------ DATA EXTRACT ------

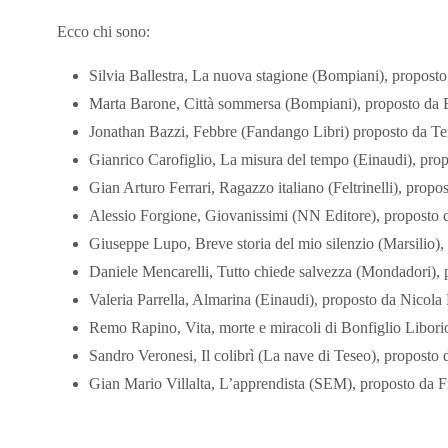
Ecco chi sono:
Silvia Ballestra, La nuova stagione (Bompiani), propost
Marta Barone, Città sommersa (Bompiani), proposto da 
Jonathan Bazzi, Febbre (Fandango Libri) proposto da Ter
Gianrico Carofiglio, La misura del tempo (Einaudi), pro
Gian Arturo Ferrari, Ragazzo italiano (Feltrinelli), prop
Alessio Forgione, Giovanissimi (NN Editore), proposto 
Giuseppe Lupo, Breve storia del mio silenzio (Marsilio),
Daniele Mencarelli, Tutto chiede salvezza (Mondadori),
Valeria Parrella, Almarina (Einaudi), proposto da Nicola
Remo Rapino, Vita, morte e miracoli di Bonfiglio Libor
Sandro Veronesi, Il colibrì (La nave di Teseo), proposto
Gian Mario Villalta, L’apprendista (SEM), proposto da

------

__WHAT TO PRODUCE__. Leave the images aside and return the records above exactly as written.

__YOUR RESPONSE__.
Ecco chi sono:
Silvia Ballestra, La nuova stagione (Bompiani), propost
Marta Barone, Città sommersa (Bompiani), proposto da 
Jonathan Bazzi, Febbre (Fandango Libri) proposto da Ter
Gianrico Carofiglio, La misura del tempo (Einaudi), pro
Gian Arturo Ferrari, Ragazzo italiano (Feltrinelli), prop
Alessio Forgione, Giovanissimi (NN Editore), proposto 
Giuseppe Lupo, Breve storia del mio silenzio (Marsilio),
Daniele Mencarelli, Tutto chiede salvezza (Mondadori),
Valeria Parrella, Almarina (Einaudi), proposto da Nicola
Remo Rapino, Vita, morte e miracoli di Bonfiglio Libor
Sandro Veronesi, Il colibrì (La nave di Teseo), proposto
Gian Mario Villalta, L’apprendista (SEM), proposto da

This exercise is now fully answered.